= Standard Arabic Technical Transliteration System =

The Standard Arabic Technical Transliteration System, commonly referred to by its acronym SATTS, is a system for writing and transmitting Arabic language text using the one-for-one substitution of ASCII-range characters for the letters of the Arabic alphabet. Unlike more common systems for transliterating Arabic, SATTS does not provide the reader with any more phonetic information than standard Arabic orthography does; that is, it provides the bare Arabic alphabetic spelling with no notation of short vowels, doubled consonants, etc. In other words, it is intended as a transliteration tool for Arabic linguists, and is of limited use to those who do not know Arabic.

SATTS, a legacy of Morse and teleprinter systems (see "Background," below), has historically been employed by military and communications elements of Western countries for handling Arabic text without the need for native fonts or special software. Although its use has decreased in recent years with the demise of Morse code and the obsolescence of the teleprinter, and with the increased availability of native-font software, it is still used for the quick and handy platform-independent recording and transmission of Arabic terms and text.

==Format==
SATTS employs all the Latin alphabetic letters except P, plus four punctuation marks, for a total of 29 symbols (all the letters of the Arabic alphabet, plus the glottal-stop symbol hamzah).

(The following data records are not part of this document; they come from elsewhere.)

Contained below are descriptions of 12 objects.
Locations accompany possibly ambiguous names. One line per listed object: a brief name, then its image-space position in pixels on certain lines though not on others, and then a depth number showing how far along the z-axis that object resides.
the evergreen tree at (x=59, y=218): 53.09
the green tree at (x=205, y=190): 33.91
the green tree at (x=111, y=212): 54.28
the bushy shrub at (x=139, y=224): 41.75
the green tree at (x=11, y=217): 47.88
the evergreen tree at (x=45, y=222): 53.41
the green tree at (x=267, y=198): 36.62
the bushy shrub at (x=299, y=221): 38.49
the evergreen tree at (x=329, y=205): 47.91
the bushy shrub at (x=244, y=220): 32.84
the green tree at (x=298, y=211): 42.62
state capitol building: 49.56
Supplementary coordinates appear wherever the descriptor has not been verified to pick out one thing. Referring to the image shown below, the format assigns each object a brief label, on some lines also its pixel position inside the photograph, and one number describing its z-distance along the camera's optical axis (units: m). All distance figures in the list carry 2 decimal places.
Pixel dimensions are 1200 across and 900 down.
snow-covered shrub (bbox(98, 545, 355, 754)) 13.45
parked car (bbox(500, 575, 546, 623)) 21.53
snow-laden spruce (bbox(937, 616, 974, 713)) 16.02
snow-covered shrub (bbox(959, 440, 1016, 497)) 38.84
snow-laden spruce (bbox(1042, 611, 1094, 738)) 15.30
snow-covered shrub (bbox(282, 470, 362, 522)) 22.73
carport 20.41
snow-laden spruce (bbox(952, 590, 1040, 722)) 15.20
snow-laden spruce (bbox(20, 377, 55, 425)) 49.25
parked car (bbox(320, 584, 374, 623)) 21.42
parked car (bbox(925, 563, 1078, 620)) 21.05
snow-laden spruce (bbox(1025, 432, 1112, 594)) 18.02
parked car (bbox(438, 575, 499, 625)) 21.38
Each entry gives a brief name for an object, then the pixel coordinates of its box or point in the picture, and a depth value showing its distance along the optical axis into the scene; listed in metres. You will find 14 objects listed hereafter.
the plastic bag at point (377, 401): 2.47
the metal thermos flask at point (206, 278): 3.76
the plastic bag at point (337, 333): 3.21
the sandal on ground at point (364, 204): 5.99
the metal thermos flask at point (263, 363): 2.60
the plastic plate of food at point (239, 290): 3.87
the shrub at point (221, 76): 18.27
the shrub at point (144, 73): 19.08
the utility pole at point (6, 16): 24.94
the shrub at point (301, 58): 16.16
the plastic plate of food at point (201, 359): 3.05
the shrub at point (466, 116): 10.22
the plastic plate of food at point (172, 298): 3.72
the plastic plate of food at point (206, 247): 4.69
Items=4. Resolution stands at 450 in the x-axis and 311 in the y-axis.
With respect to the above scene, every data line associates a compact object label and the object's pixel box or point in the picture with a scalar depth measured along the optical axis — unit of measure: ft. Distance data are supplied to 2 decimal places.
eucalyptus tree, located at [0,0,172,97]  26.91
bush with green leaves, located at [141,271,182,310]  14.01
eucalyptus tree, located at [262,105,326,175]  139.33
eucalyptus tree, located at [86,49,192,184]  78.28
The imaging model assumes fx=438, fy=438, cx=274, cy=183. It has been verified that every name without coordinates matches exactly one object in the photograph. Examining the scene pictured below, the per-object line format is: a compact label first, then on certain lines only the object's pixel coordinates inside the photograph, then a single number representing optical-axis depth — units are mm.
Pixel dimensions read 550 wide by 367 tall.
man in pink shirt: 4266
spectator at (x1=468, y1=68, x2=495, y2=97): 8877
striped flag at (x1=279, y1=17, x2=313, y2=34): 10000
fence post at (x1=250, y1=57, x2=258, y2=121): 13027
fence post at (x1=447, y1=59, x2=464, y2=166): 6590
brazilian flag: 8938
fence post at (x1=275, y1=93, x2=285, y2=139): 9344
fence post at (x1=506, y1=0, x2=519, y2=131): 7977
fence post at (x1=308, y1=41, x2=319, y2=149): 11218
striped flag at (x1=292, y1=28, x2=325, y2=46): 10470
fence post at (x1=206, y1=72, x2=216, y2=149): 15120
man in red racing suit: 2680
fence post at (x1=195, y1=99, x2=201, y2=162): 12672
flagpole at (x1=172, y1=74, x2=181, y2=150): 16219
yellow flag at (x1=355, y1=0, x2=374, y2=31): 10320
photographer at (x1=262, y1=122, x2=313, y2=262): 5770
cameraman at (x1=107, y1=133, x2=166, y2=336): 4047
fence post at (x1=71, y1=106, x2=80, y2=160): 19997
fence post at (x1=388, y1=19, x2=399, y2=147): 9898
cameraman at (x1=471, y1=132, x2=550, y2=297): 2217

==Table of SATTS equivalents==

| ا | 'alif | A |
| ب | bā' | B |
| ت | tā' | T |
| ث | thā' | C |
| ج | jīm | J |
| ح | ħā' | H |
| خ | khā' | O |
| د | dāl | D |

| ذ | dhāl | Z |
| ر | rā' | R |
| ز | zayn | ; |
| س | sīn | S |
| ش | shīn | : |
| ص | ṣād | X |
| ض | ḍād | V |
| ط | ţā' | U |

| ظ | Ðā' | Y |
| ع | `ayn | " |
| غ | γayn | G |
| ف | fā' | F |
| ق | qāf | Q |
| ك | kāf | K |
| ل | lām | L |
| م | mīm | M |

| ن | nūn | N |
| ه | hā' | ? |
| ة | tā' marbūţah | ? |
| و | wāw | W |
| ؤ | wāw with hamzah | WE |
| ي or ى | yā' | I |
| ئ | hamzah | IE |
| ﺀ | hamzah | E |

In some words, lām 'alif was sent as a single character •—••••— or LA as a single character. The symbol for the glottal stop hamzah (ء) is written following its seat, if it has one. It is omitted when it occurs with an initial 'alif.
RIEIS رئيس MAEDB? مأدبة
MSWEWL مسؤول BDE بدء
AHMD أحمد ASLAM إسلام

==Sample text==

| Native orthography | SATTS transliteration |
|---|---|
| جامعة الدول العربية هي منظمة تضم دولا في الشرق الأوسط وأفريقيا | JAM"? ALDWL AL"RBI? ?I MNYM? TVM DWLA FI AL:RQ ALAWSU WAFRIQIA |

The chief deficiencies of SATTS are that it does not distinguish between hā' (ه) and tā' marbūţah (ة), or between final yā' (ي) and 'alif maksūrah (ى), and it cannot depict an 'alif maddah ( آ ). SATTS also cannot distinguish between a final seated hamza and a final independent hamza, if the word ends in "AE", "IE", or "WE".

==Background==
The Latin alphabetic letter employed for each Arabic letter in the SATTS system is its Morse-code equivalent. For example, Morse code for the Arabic letter ţā' (ط) is • • — (dit-dit-dah). That same Morse code sequence represents the letter U in the Latin alphabet. Hence the SATTS equivalent for ţā' is U.

In the Morse-code era, when Arabic language Morse signals were copied down by non-Arab code clerks, the text came out in SATTS. Text in SATTS was also automatically produced when teleprinters reproduced Arabic text, if the technician had failed to replace the printer's Latin-character pallet with an Arabic-character one.